** To do **
How many lines in the data below contain the word "pose"? Reply with the number alone.

** Available data **
>>>

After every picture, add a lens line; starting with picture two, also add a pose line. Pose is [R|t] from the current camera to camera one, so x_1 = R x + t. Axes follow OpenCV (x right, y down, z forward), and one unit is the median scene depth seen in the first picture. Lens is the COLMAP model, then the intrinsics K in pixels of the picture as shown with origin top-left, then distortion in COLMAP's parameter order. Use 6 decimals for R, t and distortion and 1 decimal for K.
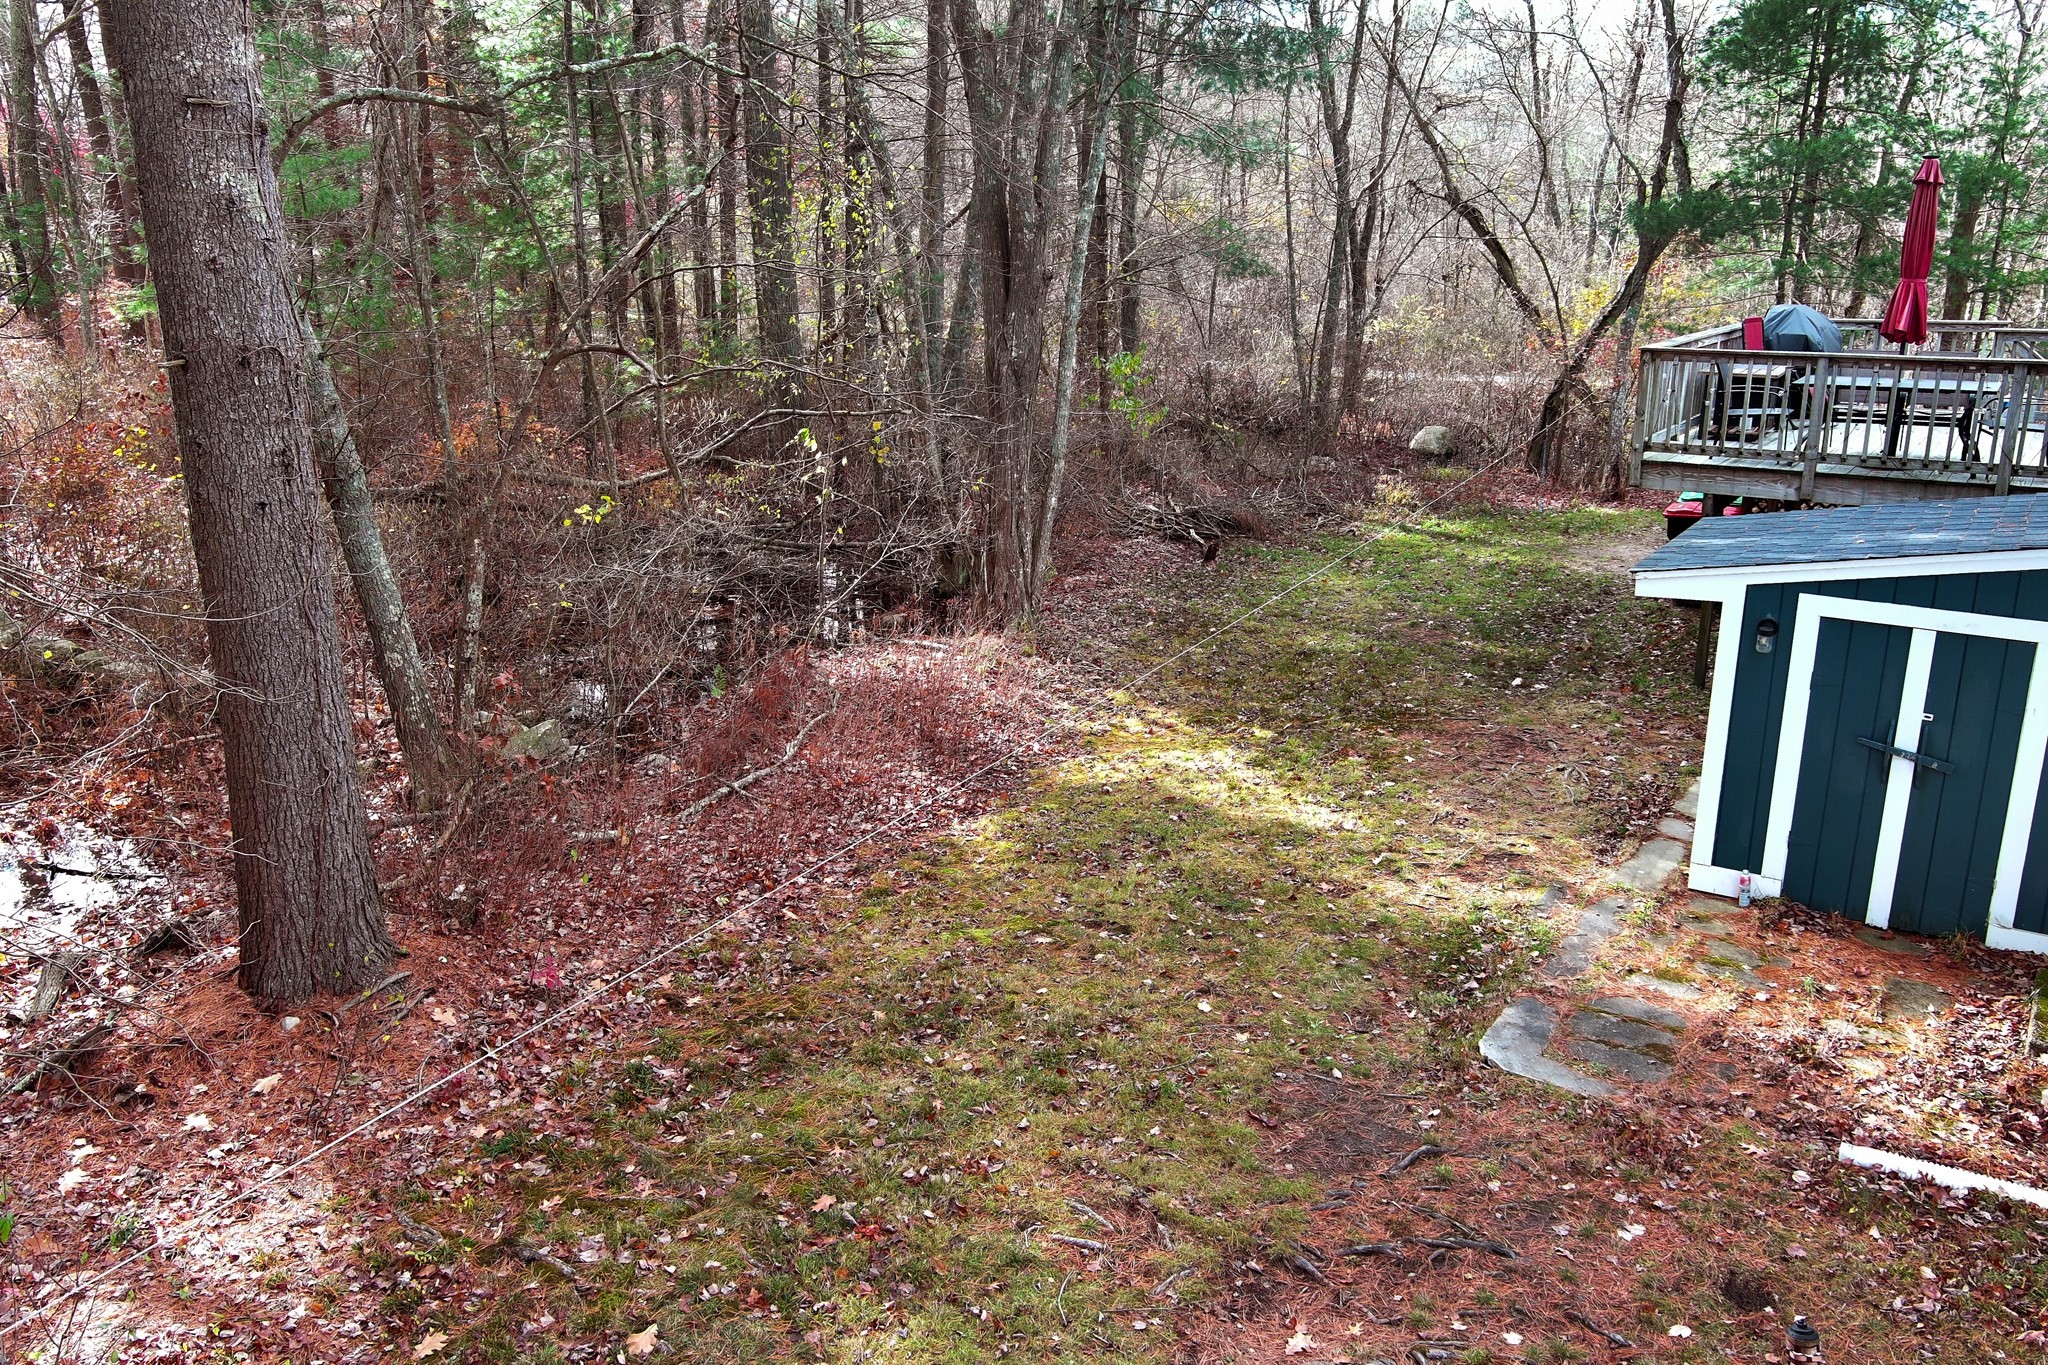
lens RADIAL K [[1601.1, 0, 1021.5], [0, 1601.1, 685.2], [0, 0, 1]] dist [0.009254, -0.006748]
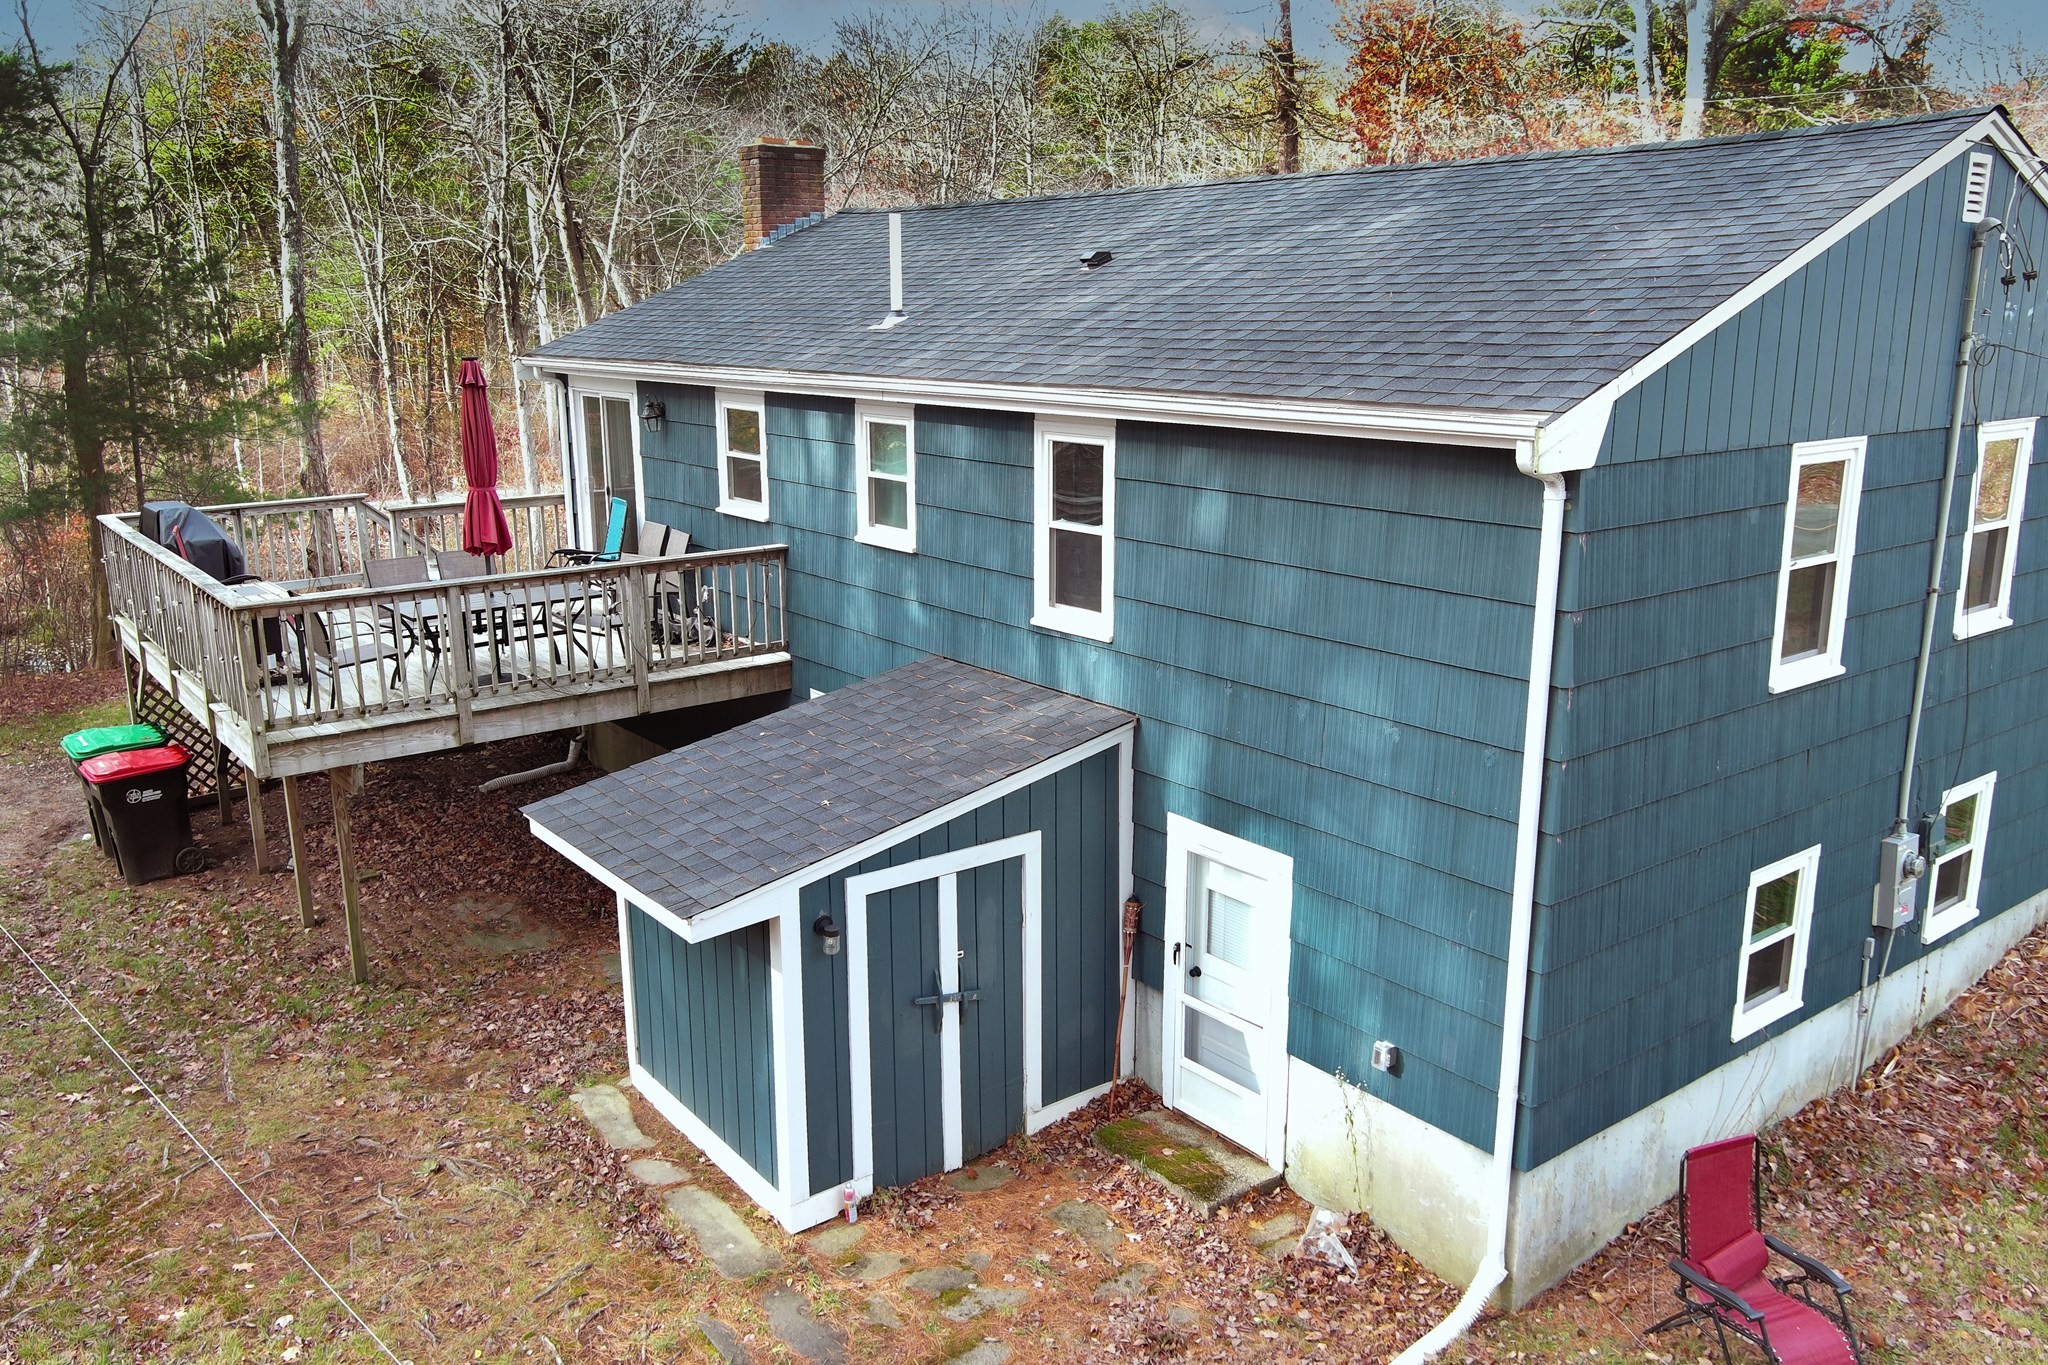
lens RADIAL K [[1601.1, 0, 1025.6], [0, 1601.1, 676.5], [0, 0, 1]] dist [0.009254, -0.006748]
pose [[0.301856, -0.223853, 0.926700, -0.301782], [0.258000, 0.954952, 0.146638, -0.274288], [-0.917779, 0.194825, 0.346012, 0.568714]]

<<<

** Expected answer **
2